Dataset items:
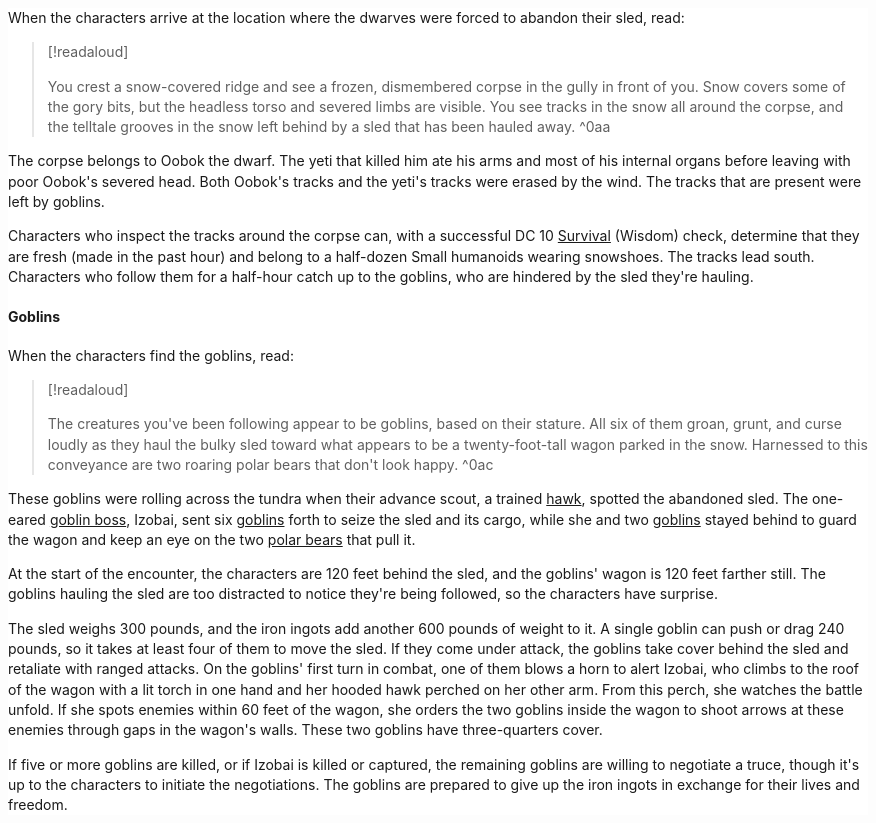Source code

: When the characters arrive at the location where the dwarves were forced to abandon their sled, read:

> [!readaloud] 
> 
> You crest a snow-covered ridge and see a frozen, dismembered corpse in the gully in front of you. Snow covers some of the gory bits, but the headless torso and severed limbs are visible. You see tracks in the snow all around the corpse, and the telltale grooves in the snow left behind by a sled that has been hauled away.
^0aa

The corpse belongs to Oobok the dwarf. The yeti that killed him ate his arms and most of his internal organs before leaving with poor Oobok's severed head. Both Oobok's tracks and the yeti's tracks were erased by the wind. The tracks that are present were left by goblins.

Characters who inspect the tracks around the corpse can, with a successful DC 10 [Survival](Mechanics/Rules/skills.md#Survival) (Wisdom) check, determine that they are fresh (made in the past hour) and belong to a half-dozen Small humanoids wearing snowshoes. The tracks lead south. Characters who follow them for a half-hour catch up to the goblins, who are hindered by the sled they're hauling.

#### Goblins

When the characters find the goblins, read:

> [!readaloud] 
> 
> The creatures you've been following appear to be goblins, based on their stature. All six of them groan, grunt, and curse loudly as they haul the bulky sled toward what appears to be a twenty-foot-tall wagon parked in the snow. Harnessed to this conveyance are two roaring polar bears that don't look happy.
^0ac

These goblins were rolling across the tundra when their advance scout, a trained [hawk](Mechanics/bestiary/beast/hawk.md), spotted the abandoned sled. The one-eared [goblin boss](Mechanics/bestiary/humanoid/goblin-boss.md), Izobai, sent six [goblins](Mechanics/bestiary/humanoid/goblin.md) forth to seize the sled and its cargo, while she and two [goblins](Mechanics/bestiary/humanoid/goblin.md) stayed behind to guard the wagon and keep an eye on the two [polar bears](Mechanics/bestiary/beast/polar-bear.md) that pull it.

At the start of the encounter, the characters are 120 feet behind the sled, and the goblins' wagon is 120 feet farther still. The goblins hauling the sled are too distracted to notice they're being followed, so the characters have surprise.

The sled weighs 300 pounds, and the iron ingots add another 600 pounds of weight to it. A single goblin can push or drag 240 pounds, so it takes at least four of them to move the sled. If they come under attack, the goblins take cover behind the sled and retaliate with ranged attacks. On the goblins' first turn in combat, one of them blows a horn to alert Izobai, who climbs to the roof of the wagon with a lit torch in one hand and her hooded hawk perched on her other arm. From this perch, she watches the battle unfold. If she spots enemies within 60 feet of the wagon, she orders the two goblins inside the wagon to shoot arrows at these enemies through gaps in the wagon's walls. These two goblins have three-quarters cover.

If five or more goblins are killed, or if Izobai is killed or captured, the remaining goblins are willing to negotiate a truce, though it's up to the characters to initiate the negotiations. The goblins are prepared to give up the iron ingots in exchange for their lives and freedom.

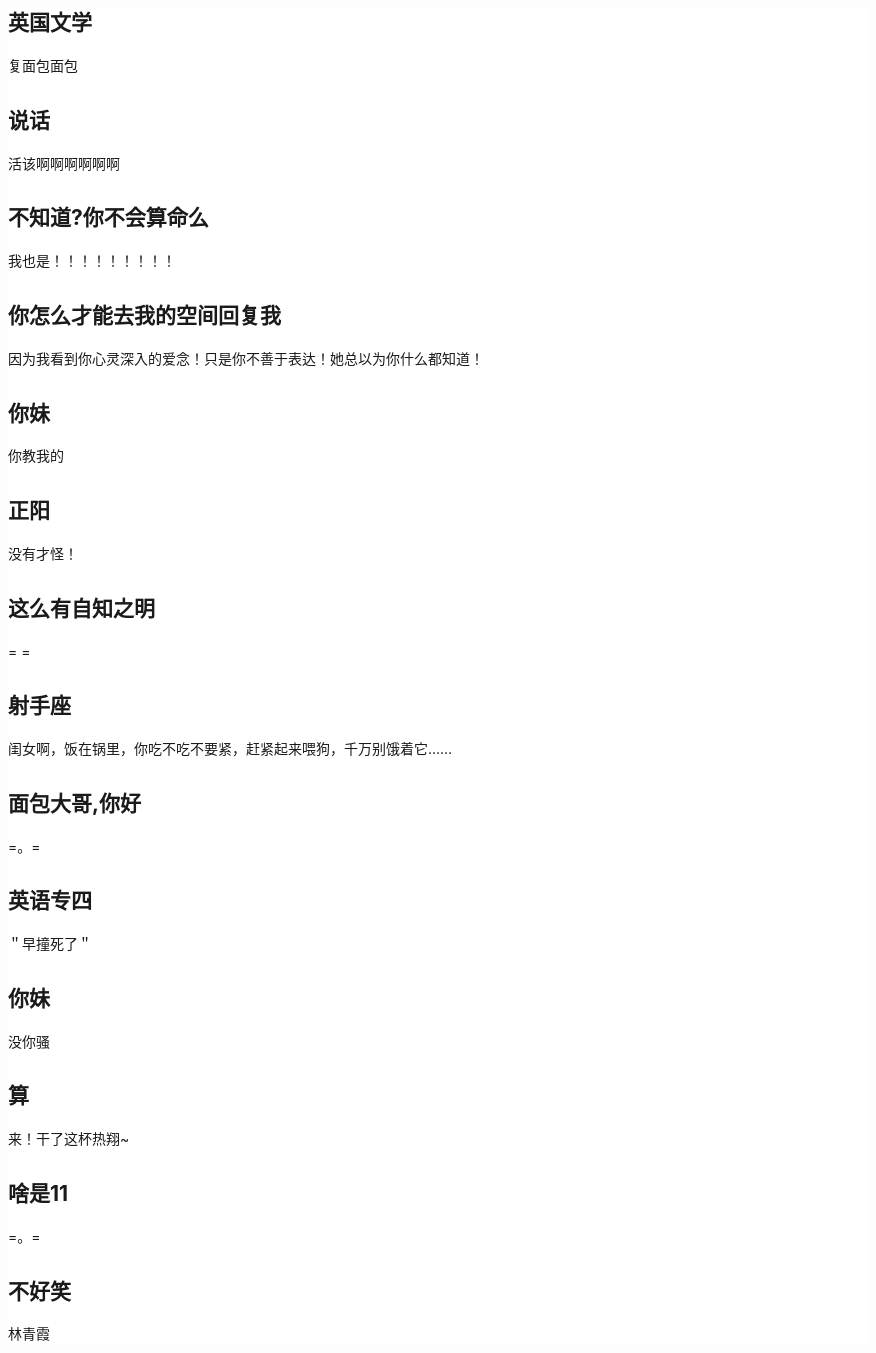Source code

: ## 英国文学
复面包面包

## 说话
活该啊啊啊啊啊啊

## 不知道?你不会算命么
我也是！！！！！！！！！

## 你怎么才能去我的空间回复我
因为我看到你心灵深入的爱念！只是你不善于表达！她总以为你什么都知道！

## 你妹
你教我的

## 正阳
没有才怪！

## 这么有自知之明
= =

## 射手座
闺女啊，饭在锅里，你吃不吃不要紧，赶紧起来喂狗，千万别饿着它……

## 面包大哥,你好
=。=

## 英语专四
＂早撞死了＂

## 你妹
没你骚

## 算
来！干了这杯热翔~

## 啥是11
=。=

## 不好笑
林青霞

[Exercise objective]:
Render each line of text from the items above as a Markdown table with the columns No. and Text, numbering the rows and skipping blank lines. Omit the pictures.

[Final answer]:
| No. | Text |
|---|---|
| 1 | Source code |
| 2 | : When the characters arrive at the location where the dwarves were forced to abandon their sled, read: |
| 3 | > [!readaloud]  |
| 4 | >  |
| 5 | > You crest a snow-covered ridge and see a frozen, dismembered corpse in the gully in front of you. Snow covers some of the gory bits, but the headless torso and severed limbs are visible. You see tracks in the snow all around the corpse, and the telltale grooves in the snow left behind by a sled that has been hauled away. |
| 6 | ^0aa |
| 7 | The corpse belongs to Oobok the dwarf. The yeti that killed him ate his arms and most of his internal organs before leaving with poor Oobok's severed head. Both Oobok's tracks and the yeti's tracks were erased by the wind. The tracks that are present were left by goblins. |
| 8 | Characters who inspect the tracks around the corpse can, with a successful DC 10 [Survival](Mechanics/Rules/skills.md#Survival) (Wisdom) check, determine that they are fresh (made in the past hour) and belong to a half-dozen Small humanoids wearing snowshoes. The tracks lead south. Characters who follow them for a half-hour catch up to the goblins, who are hindered by the sled they're hauling. |
| 9 | #### Goblins |
| 10 | When the characters find the goblins, read: |
| 11 | > [!readaloud]  |
| 12 | >  |
| 13 | > The creatures you've been following appear to be goblins, based on their stature. All six of them groan, grunt, and curse loudly as they haul the bulky sled toward what appears to be a twenty-foot-tall wagon parked in the snow. Harnessed to this conveyance are two roaring polar bears that don't look happy. |
| 14 | ^0ac |
| 15 | These goblins were rolling across the tundra when their advance scout, a trained [hawk](Mechanics/bestiary/beast/hawk.md), spotted the abandoned sled. The one-eared [goblin boss](Mechanics/bestiary/humanoid/goblin-boss.md), Izobai, sent six [goblins](Mechanics/bestiary/humanoid/goblin.md) forth to seize the sled and its cargo, while she and two [goblins](Mechanics/bestiary/humanoid/goblin.md) stayed behind to guard the wagon and keep an eye on the two [polar bears](Mechanics/bestiary/beast/polar-bear.md) that pull it. |
| 16 | At the start of the encounter, the characters are 120 feet behind the sled, and the goblins' wagon is 120 feet farther still. The goblins hauling the sled are too distracted to notice they're being followed, so the characters have surprise. |
| 17 | The sled weighs 300 pounds, and the iron ingots add another 600 pounds of weight to it. A single goblin can push or drag 240 pounds, so it takes at least four of them to move the sled. If they come under attack, the goblins take cover behind the sled and retaliate with ranged attacks. On the goblins' first turn in combat, one of them blows a horn to alert Izobai, who climbs to the roof of the wagon with a lit torch in one hand and her hooded hawk perched on her other arm. From this perch, she watches the battle unfold. If she spots enemies within 60 feet of the wagon, she orders the two goblins inside the wagon to shoot arrows at these enemies through gaps in the wagon's walls. These two goblins have three-quarters cover. |
| 18 | If five or more goblins are killed, or if Izobai is killed or captured, the remaining goblins are willing to negotiate a truce, though it's up to the characters to initiate the negotiations. The goblins are prepared to give up the iron ingots in exchange for their lives and freedom. |
| 19 | Source code |
| 20 | : ## 英国文学 |
| 21 | 复面包面包 |
| 22 | ## 说话 |
| 23 | 活该啊啊啊啊啊啊 |
| 24 | ## 不知道?你不会算命么 |
| 25 | 我也是！！！！！！！！！ |
| 26 | ## 你怎么才能去我的空间回复我 |
| 27 | 因为我看到你心灵深入的爱念！只是你不善于表达！她总以为你什么都知道！ |
| 28 | ## 你妹 |
| 29 | 你教我的 |
| 30 | ## 正阳 |
| 31 | 没有才怪！ |
| 32 | ## 这么有自知之明 |
| 33 | = = |
| 34 | ## 射手座 |
| 35 | 闺女啊，饭在锅里，你吃不吃不要紧，赶紧起来喂狗，千万别饿着它…… |
| 36 | ## 面包大哥,你好 |
| 37 | =。= |
| 38 | ## 英语专四 |
| 39 | ＂早撞死了＂ |
| 40 | ## 你妹 |
| 41 | 没你骚 |
| 42 | ## 算 |
| 43 | 来！干了这杯热翔~ |
| 44 | ## 啥是11 |
| 45 | =。= |
| 46 | ## 不好笑 |
| 47 | 林青霞 |